Kacie Clark, BCCCP, PharmD
Emergency Medicine Clinical Pharmacy Specialist
Methodist Le Bonheur Healthcare
Memphis, Tennessee
Disclosure information not submitted.
Sterling Torian, PharmD, BCCCP, (she/her/hers)
Evening Critical Care Pharmacist
TriStar Centennial Medical Center
Nashville, Tennessee
Disclosure information not submitted.
Brett Patrick, MD, MD
Associate Professor
The University of Tennessee Health Science Center, United States
Disclosure information not submitted.
Title: Acute treatment of intracranial hemorrhage complicated by hemophilia A and emicizumab therapy
Introduction:
Emicizumab is indicated in hemophilia A patients with factor VIII inhibitors as prophylaxis. While bleeding frequency is reduced, emicizumab does not fully normalize the coagulation process and patients may still present with traumatic or spontaneous hemorrhage.

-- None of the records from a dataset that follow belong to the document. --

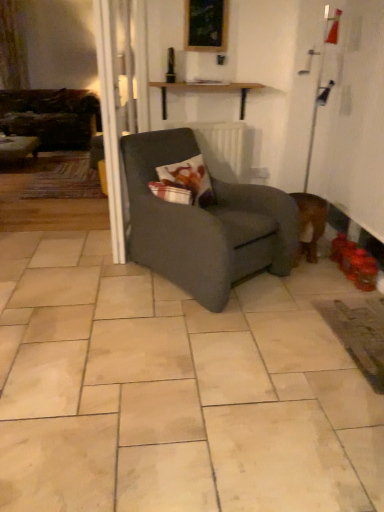
Identify the location of free space to the left of dark gray fabric chair at center. (77, 274).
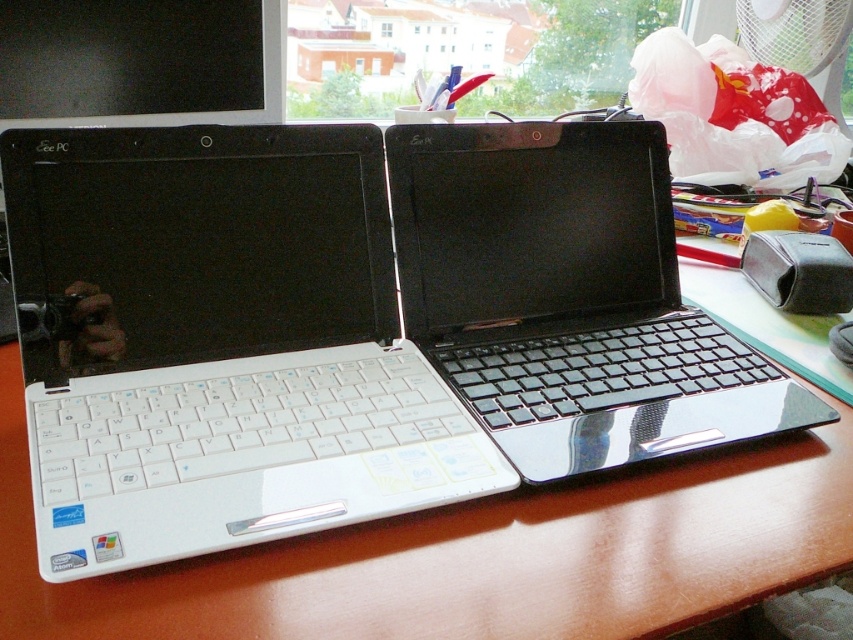
Question: Which object is positioned closest to the glossy black laptop at center?

Choices:
 (A) wooden at center
 (B) white glossy laptop at left

Answer: (B)

Question: Where is wooden at center located in relation to glossy black laptop at center in the image?

Choices:
 (A) below
 (B) above

Answer: (A)

Question: Estimate the real-world distances between objects in this image. Which object is closer to the glossy black laptop at center?

Choices:
 (A) white glossy laptop at left
 (B) wooden at center

Answer: (A)

Question: Which object is farther from the camera taking this photo?

Choices:
 (A) glossy black laptop at center
 (B) wooden at center

Answer: (A)

Question: Considering the relative positions of wooden at center and glossy black laptop at center in the image provided, where is wooden at center located with respect to glossy black laptop at center?

Choices:
 (A) right
 (B) left

Answer: (B)

Question: Is white glossy laptop at left thinner than wooden at center?

Choices:
 (A) no
 (B) yes

Answer: (B)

Description: A 62-year-old male, with a known past medical history of hemophilia A, presented to the emergency department with complaints of left upper and lower extremity weakness, paresthesia, facial droop, and altered speech. Imaging revealed acute intraparenchymal hemorrhage within the right basal ganglia associated with positive mass effect and a 6 mm midline shift. As laboratory blood samples were pending, it was discovered the patient was prescribed emicizumab with the last dose confirmed as one week prior. Emicizumab alters the readily available activated partial thromboplastin time (APTT) assay for coagulation studies, and the chromogenic assay appropriate for this situation would take several days to result. Without the ability to quickly obtain factor levels, the assumption of a 0% factor VIII level with a goal increase of 100% was made. To replace factor VIII, human antihemophilic factor 4000 units (50 units/kg of adjusted body weight) was administered. Hematology recommended empiric continuation of antihemophilic factor 4000 units every 12 hours due to the inability to assess factor levels in real time. Throughout the remainder of admission, the antihemophilic factor dose was empirically decreased based on the patient's improved clinical status and minimal hematoma expansion on follow-up CT. The patient was discharged 14 days later to an acute inpatient rehabilitation center.
Discussion: Early and appropriately dosed coagulation factor concentrate has been shown to have a protective effect on hemophiliac patients who experience intracranial hemorrhage. However, emicizumab interferes with the readily available assay for obtaining factor levels, and therefore, makes the determination of factor replacement dosing difficult. The assumption of an undetectable level for antihemophilic factor dosing, with subsequent doses based upon clinical status, may be an appropriate option for management of intracranial hemorrhage in hemophilia A patients on emicizumab therapy.